-- STATED EXERCISE 1 --
In the rows below, copy verbatim the lines that begin at the one containing "563, 1090, 592]" and end after the one containing "list χαρακτηρίζεται ως".
## START QUOTED TEXT
Dataiku Install on GCP

Prepare the instance

• Create a VM

Setup a CentOS 7
you select the right Service Account
you set the access scope to “read + write” for the Storage API • Install and configure Docker CE

	$ sudo yum install -y yum-utils
	$ sudo yum-config-manager \
    --add-repo \
    https://download.docker.com/linux/centos/docker-ce.repo
	
	sudo yum install docker-ce docker-ce-cli containerd.io

• Install kubectl

cat <<EOF > /etc/yum.repos.d/kubernetes.repo
[kubernetes]
name=Kubernetes
baseurl=https://packages.cloud.google.com/yum/repos/kubernetes-el7-x86_64
enabled=1
gpgcheck=1
repo_gpgcheck=1
gpgkey=https://packages.cloud.google.com/yum/doc/yum-key.gpg https://packages.cloud.google.com/yum/doc/rpm-package-key.gpg
EOF
sudo yum install -y kubectl

• Setup a non-root user for the dssuser

sudo adduser dssuser ## Password = dataiku123#
sudo usermod -aG google-sudoers dssuser

• Install DSS

mkdir install 
mkdir data

• Download DSS, together with the “generic-hadoop3” standalone Hadoop libraries and standalone Spark binaries.
## END QUOTED TEXT
## START PROVIDED ENTRIES
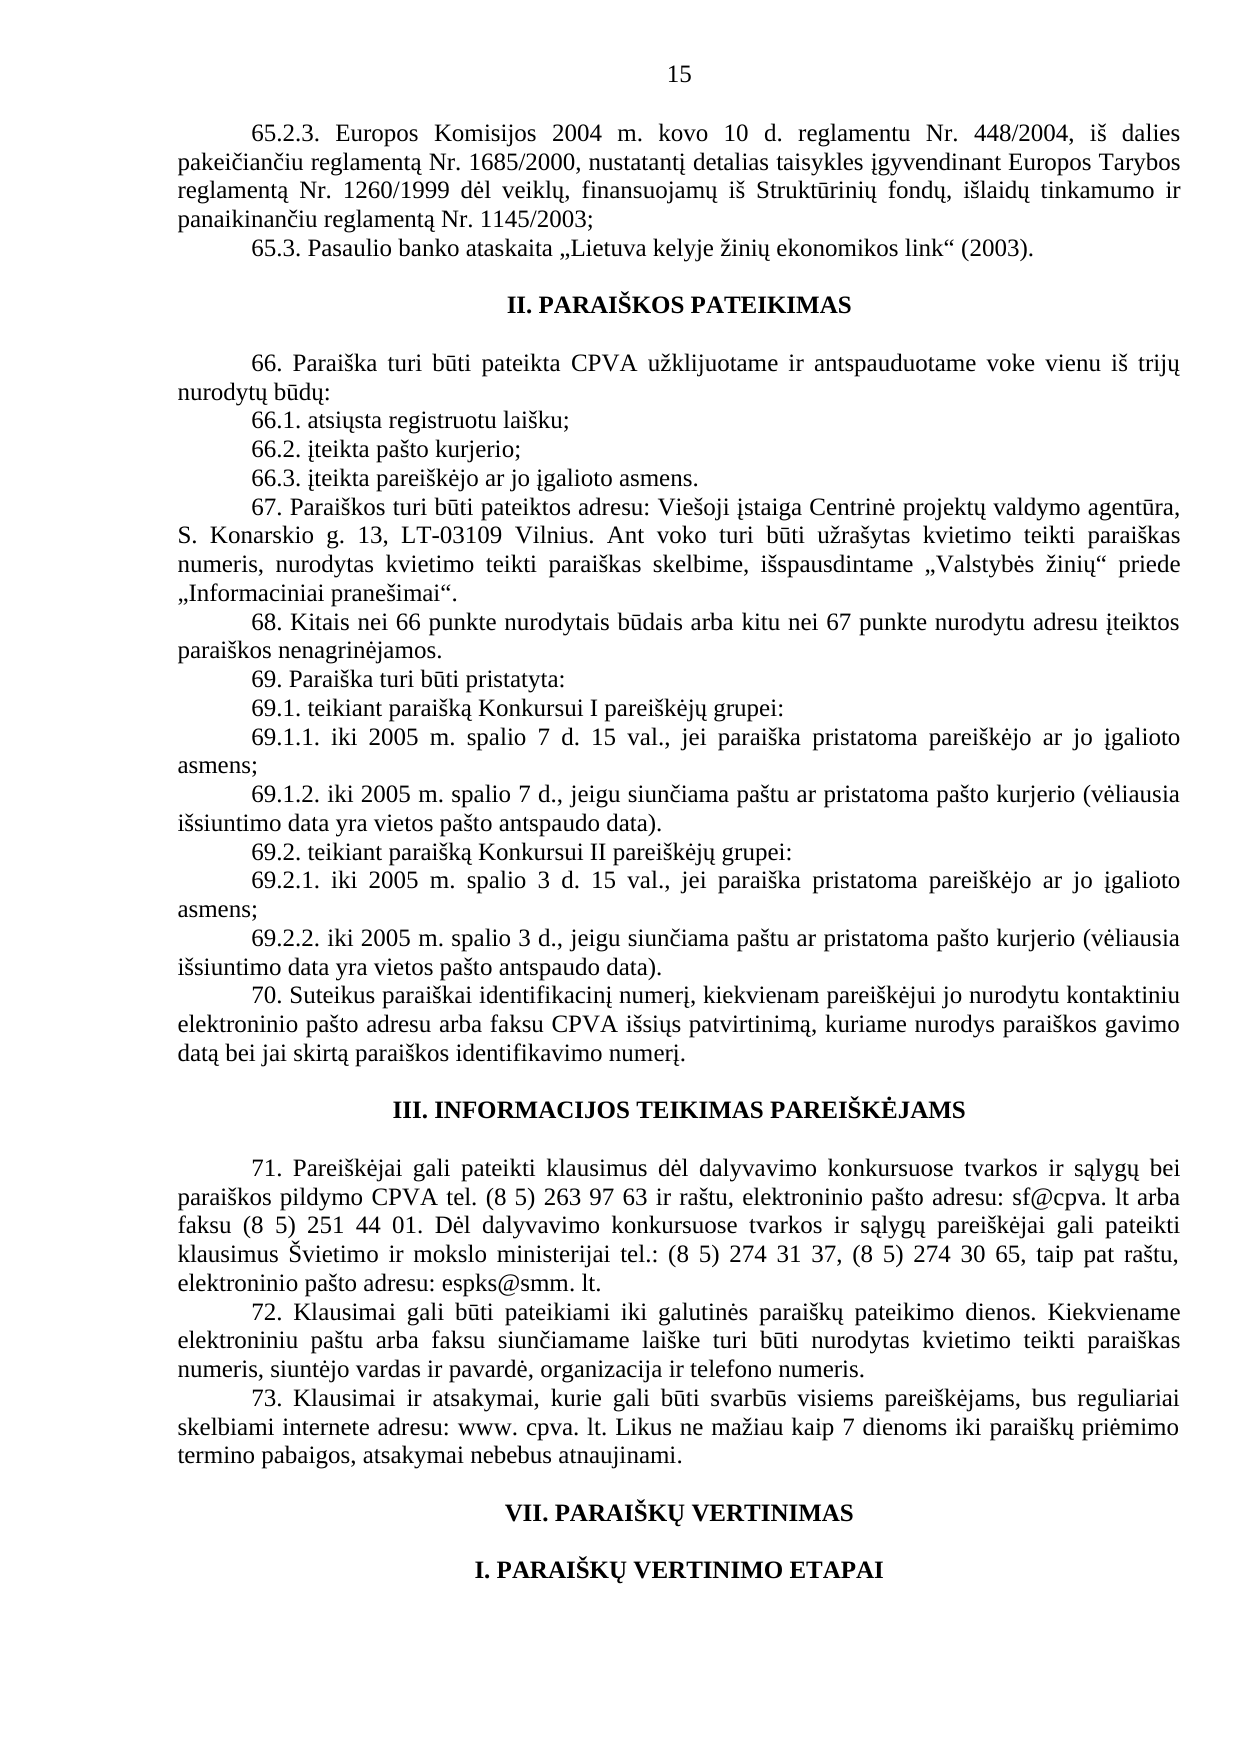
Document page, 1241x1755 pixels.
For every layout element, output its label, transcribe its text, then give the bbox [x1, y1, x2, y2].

text II. PARAIŠKOS PATEIKIMAS [177, 291, 1181, 319]
text 69.2.2. iki 2005 m. spalio 3 d., jeigu siunčiama paštu ar pristatoma pašto kurjerio (vėliausia išsiuntimo data yra vietos pašto antspaudo data). [177, 923, 1181, 981]
text 69.2. teikiant paraišką Konkursui II pareiškėjų grupei: [177, 837, 1181, 866]
text 69.1. teikiant paraišką Konkursui I pareiškėjų grupei: [177, 693, 1181, 722]
text 69.2.1. iki 2005 m. spalio 3 d. 15 val., jei paraiška pristatoma pareiškėjo ar jo įgalioto asmens; [177, 866, 1181, 923]
text 71. Pareiškėjai gali pateikti klausimus dėl dalyvavimo konkursuose tvarkos ir sąlygų bei paraiškos pildymo CPVA tel. (8 5) 263 97 63 ir raštu, elektroninio pašto adresu: sf@cpva. lt arba faksu (8 5) 251 44 01. Dėl dalyvavimo konkursuose tvarkos ir sąlygų pareiškėjai gali pateikti klausimus Švietimo ir mokslo ministerijai tel.: (8 5) 274 31 37, (8 5) 274 30 65, taip pat raštu, elektroninio pašto adresu: espks@smm. lt. [177, 1153, 1181, 1297]
text 66.3. įteikta pareiškėjo ar jo įgalioto asmens. [177, 463, 1181, 492]
text 66.2. įteikta pašto kurjerio; [177, 434, 1181, 463]
text 70. Suteikus paraiškai identifikacinį numerį, kiekvienam pareiškėjui jo nurodytu kontaktiniu elektroninio pašto adresu arba faksu CPVA išsiųs patvirtinimą, kuriame nurodys paraiškos gavimo datą bei jai skirtą paraiškos identifikavimo numerį. [177, 981, 1181, 1067]
text 65.2.3. Europos Komisijos 2004 m. kovo 10 d. reglamentu Nr. 448/2004, iš dalies pakeičiančiu reglamentą Nr. 1685/2000, nustatantį detalias taisykles įgyvendinant Europos Tarybos reglamentą Nr. 1260/1999 dėl veiklų, finansuojamų iš Struktūrinių fondų, išlaidų tinkamumo ir panaikinančiu reglamentą Nr. 1145/2003; [177, 118, 1181, 233]
text 66.1. atsiųsta registruotu laišku; [177, 406, 1181, 434]
text 73. Klausimai ir atsakymai, kurie gali būti svarbūs visiems pareiškėjams, bus reguliariai skelbiami internete adresu: www. cpva. lt. Likus ne mažiau kaip 7 dienoms iki paraiškų priėmimo termino pabaigos, atsakymai nebebus atnaujinami. [177, 1383, 1181, 1469]
text III. INFORMACIJOS TEIKIMAS PAREIŠKĖJAMS [177, 1096, 1181, 1124]
text 72. Klausimai gali būti pateikiami iki galutinės paraiškų pateikimo dienos. Kiekviename elektroniniu paštu arba faksu siunčiamame laiške turi būti nurodytas kvietimo teikti paraiškas numeris, siuntėjo vardas ir pavardė, organizacija ir telefono numeris. [177, 1297, 1181, 1383]
text 69. Paraiška turi būti pristatyta: [177, 664, 1181, 693]
text 65.3. Pasaulio banko ataskaita „Lietuva kelyje žinių ekonomikos link“ (2003). [177, 233, 1181, 262]
text 69.1.2. iki 2005 m. spalio 7 d., jeigu siunčiama paštu ar pristatoma pašto kurjerio (vėliausia išsiuntimo data yra vietos pašto antspaudo data). [177, 779, 1181, 837]
text 66. Paraiška turi būti pateikta CPVA užklijuotame ir antspauduotame voke vienu iš trijų nurodytų būdų: [177, 348, 1181, 406]
text 68. Kitais nei 66 punkte nurodytais būdais arba kitu nei 67 punkte nurodytu adresu įteiktos paraiškos nenagrinėjamos. [177, 607, 1181, 664]
text 67. Paraiškos turi būti pateiktos adresu: Viešoji įstaiga Centrinė projektų valdymo agentūra, S. Konarskio g. 13, LT-03109 Vilnius. Ant voko turi būti užrašytas kvietimo teikti paraiškas numeris, nurodytas kvietimo teikti paraiškas skelbime, išspausdintame „Valstybės žinių“ priede „Informaciniai pranešimai“. [177, 492, 1181, 607]
text I. PARAIŠKŲ VERTINIMO ETAPAI [177, 1556, 1181, 1584]
text 69.1.1. iki 2005 m. spalio 7 d. 15 val., jei paraiška pristatoma pareiškėjo ar jo įgalioto asmens; [177, 722, 1181, 779]
text VII. PARAIŠKŲ VERTINIMAS [177, 1498, 1181, 1527]
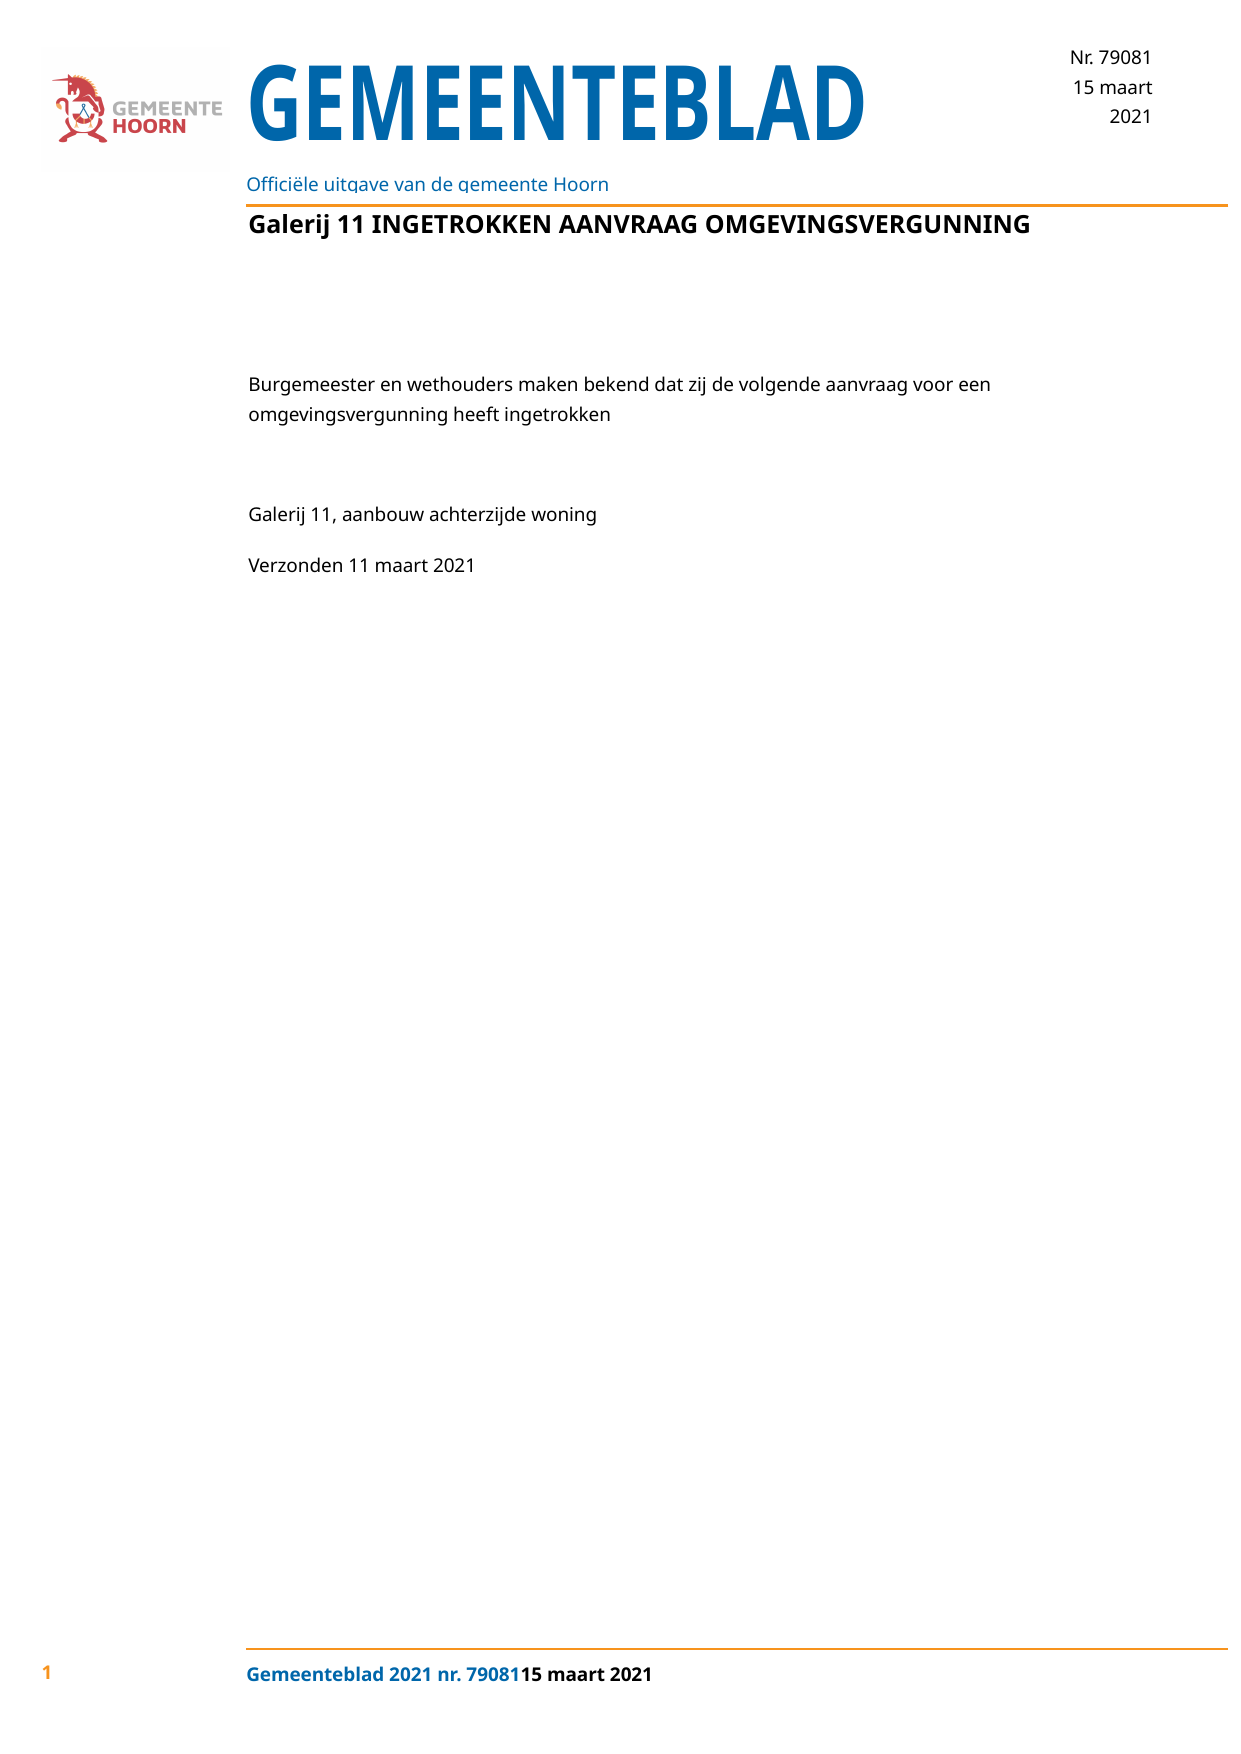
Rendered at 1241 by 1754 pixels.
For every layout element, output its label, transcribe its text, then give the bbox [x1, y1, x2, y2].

text Burgemeester en wethouders maken bekend dat zij de volgende aanvraag voor een omgevingsvergunning heeft ingetrokken [248, 371, 1152, 426]
text Verzonden 11 maart 2021 [248, 552, 1152, 578]
text Galerij 11, aanbouw achterzijde woning [248, 502, 1152, 527]
picture [41, 47, 231, 172]
text Galerij 11 INGETROKKEN AANVRAAG OMGEVINGSVERGUNNING [248, 207, 1152, 241]
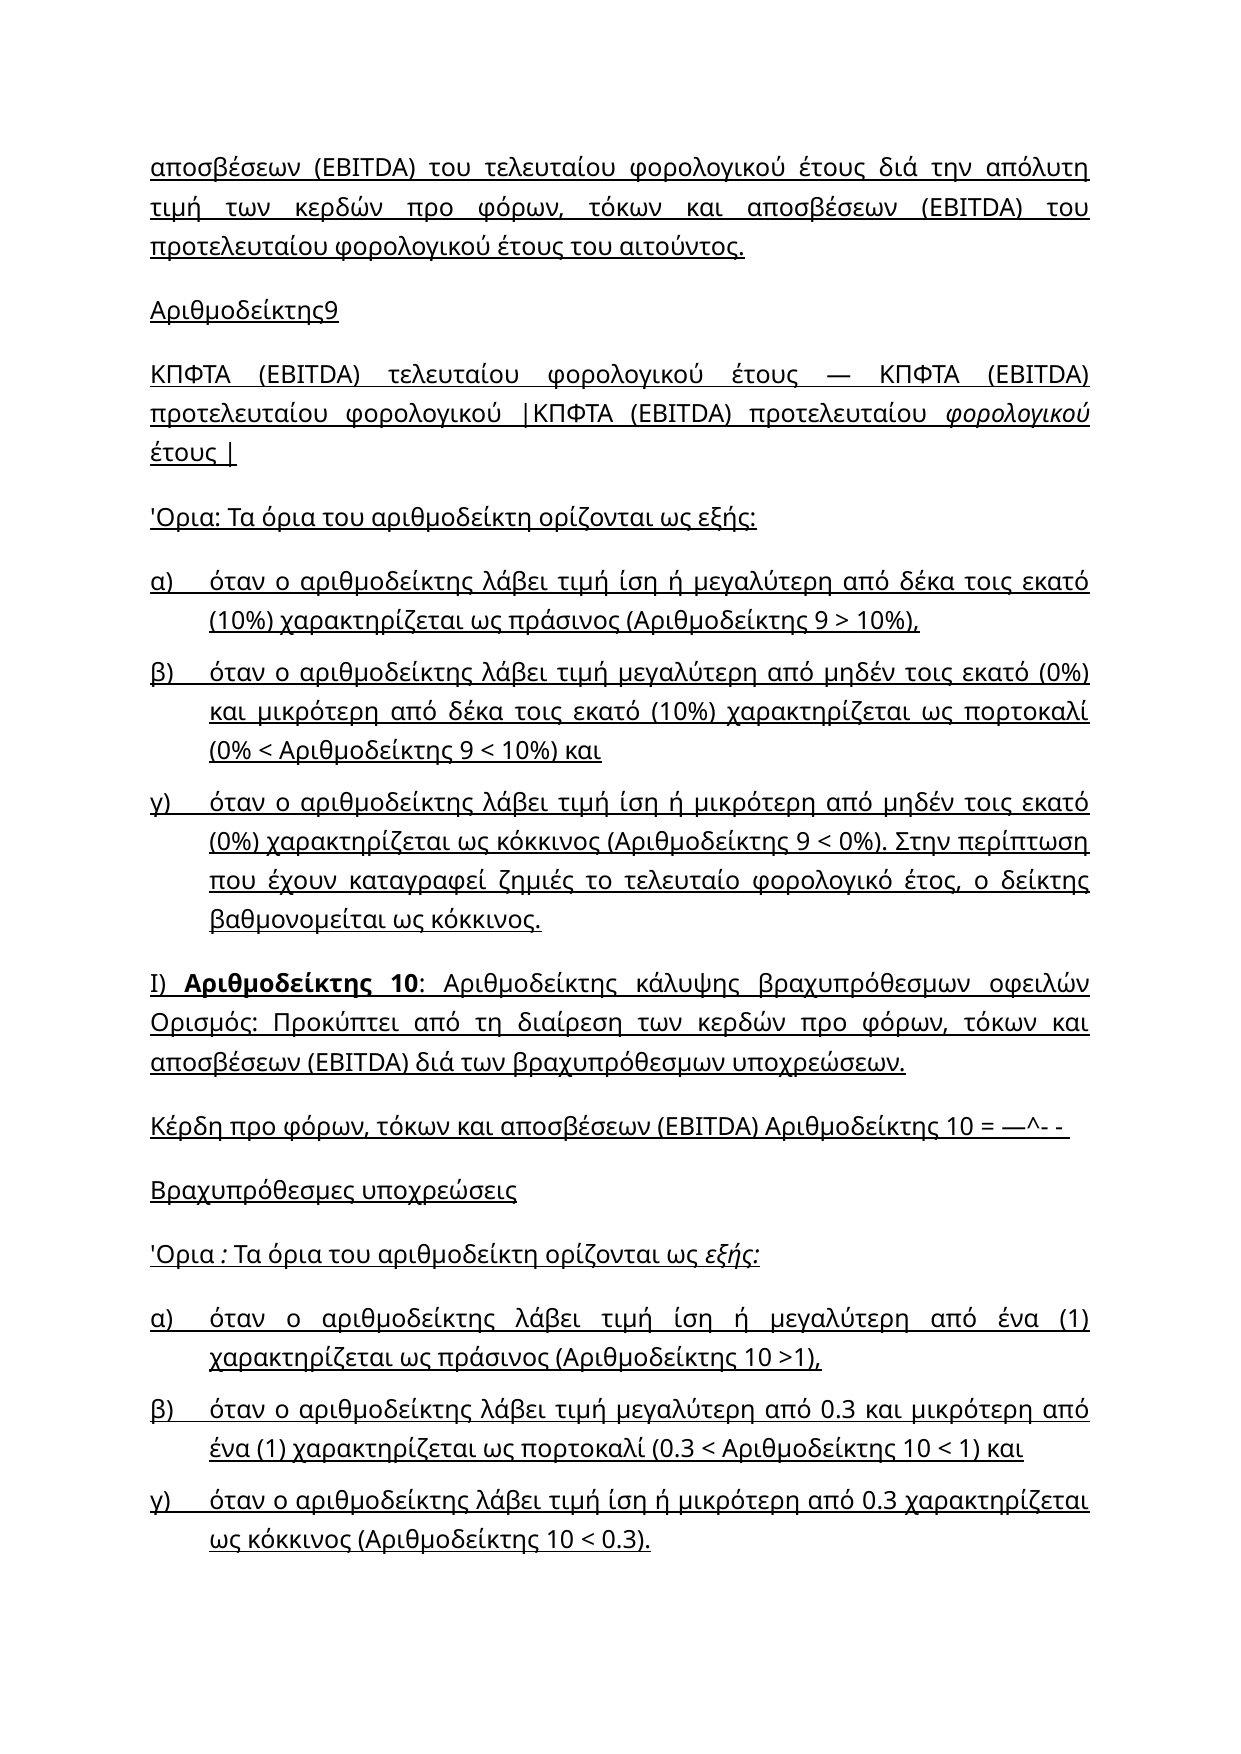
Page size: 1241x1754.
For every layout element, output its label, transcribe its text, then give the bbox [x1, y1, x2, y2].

list α) όταν ο αριθμοδείκτης λάβει τιμή ίση ή μεγαλύτερη από δέκα τοις εκατό [150, 563, 1090, 592]
text Κέρδη προ φόρων, τόκων και αποσβέσεων (EBITDA) Αριθμοδείκτης 10 = —^- - [150, 1108, 1090, 1142]
list και μικρότερη από δέκα τοις εκατό (10%) χαρακτηρίζεται ως πορτοκαλί (0% < Αριθμοδείκτης 9 < 10%) και [150, 685, 1090, 767]
text Βραχυπρόθεσμες υποχρεώσεις [150, 1172, 1090, 1207]
list χαρακτηρίζεται ως πράσινος (Αριθμοδείκτης 10 >1), [150, 1332, 1090, 1374]
text I) Αριθμοδείκτης 10: Αριθμοδείκτης κάλυψης βραχυπρόθεσμων οφειλών [150, 966, 1090, 995]
text αποσβέσεων (EBITDA) του τελευταίου φορολογικού έτους διά την απόλυτη [150, 150, 1090, 179]
text 'Ορια: Τα όρια του αριθμοδείκτη ορίζονται ως εξής: [150, 499, 1090, 533]
list ως κόκκινος (Αριθμοδείκτης 10 < 0.3). [150, 1513, 1090, 1556]
text τιμή των κερδών προ φόρων, τόκων και αποσβέσεων (EBITDA) του [150, 181, 1090, 218]
text έτους | [150, 427, 1090, 469]
text προτελευταίου φορολογικού |ΚΠΦΤΑ (EBITDA) προτελευταίου φορολογικού [150, 387, 1090, 425]
list (0%) χαρακτηρίζεται ως κόκκινος (Αριθμοδείκτης 9 < 0%). Στην περίπτωση που έχουν καταγραφεί ζημιές το τελευταίο φορολογικό έτος, ο δείκτης βαθμονομείται ως κόκκινος. [150, 815, 1090, 936]
text 'Ορια : Τα όρια του αριθμοδείκτη ορίζονται ως εξής: [150, 1237, 1090, 1271]
list β) όταν ο αριθμοδείκτης λάβει τιμή μεγαλύτερη από μηδέν τοις εκατό (0%) [150, 654, 1090, 683]
list α) όταν ο αριθμοδείκτης λάβει τιμή ίση ή μεγαλύτερη από ένα (1) [150, 1301, 1090, 1330]
text Ορισμός: Προκύπτει από τη διαίρεση των κερδών προ φόρων, τόκων και [150, 997, 1090, 1034]
list β) όταν ο αριθμοδείκτης λάβει τιμή μεγαλύτερη από 0.3 και μικρότερη από [150, 1392, 1090, 1421]
text ΚΠΦΤΑ (EBITDA) τελευταίου φορολογικού έτους — ΚΠΦΤΑ (EBITDA) [150, 357, 1090, 386]
text Αριθμοδείκτης9 [150, 292, 1090, 327]
list (10%) χαρακτηρίζεται ως πράσινος (Αριθμοδείκτης 9 > 10%), [150, 594, 1090, 637]
text αποσβέσεων (EBITDA) διά των βραχυπρόθεσμων υποχρεώσεων. [150, 1036, 1090, 1078]
text προτελευταίου φορολογικού έτους του αιτούντος. [150, 220, 1090, 262]
list ένα (1) χαρακτηρίζεται ως πορτοκαλί (0.3 < Αριθμοδείκτης 10 < 1) και [150, 1422, 1090, 1465]
list γ) όταν ο αριθμοδείκτης λάβει τιμή ίση ή μικρότερη από μηδέν τοις εκατό [150, 784, 1090, 813]
list γ) όταν ο αριθμοδείκτης λάβει τιμή ίση ή μικρότερη από 0.3 χαρακτηρίζεται [150, 1482, 1090, 1511]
## END PROVIDED ENTRIES
-- STATED EXERCISE 2 --
In the Dataiku installation guide, what access scope should be set for the Storage API when creating the VM?

-- FINAL ANSWER 1 --
list α) όταν ο αριθμοδείκτης λάβει τιμή ίση ή μεγαλύτερη από δέκα τοις εκατό [150, 563, 1090, 592]
text Κέρδη προ φόρων, τόκων και αποσβέσεων (EBITDA) Αριθμοδείκτης 10 = —^- - [150, 1108, 1090, 1142]
list και μικρότερη από δέκα τοις εκατό (10%) χαρακτηρίζεται ως πορτοκαλί (0% < Αριθμοδείκτης 9 < 10%) και [150, 685, 1090, 767]
text Βραχυπρόθεσμες υποχρεώσεις [150, 1172, 1090, 1207]
list χαρακτηρίζεται ως πράσινος (Αριθμοδείκτης 10 >1), [150, 1332, 1090, 1374]

-- FINAL ANSWER 2 --
The access scope should be set to "read + write".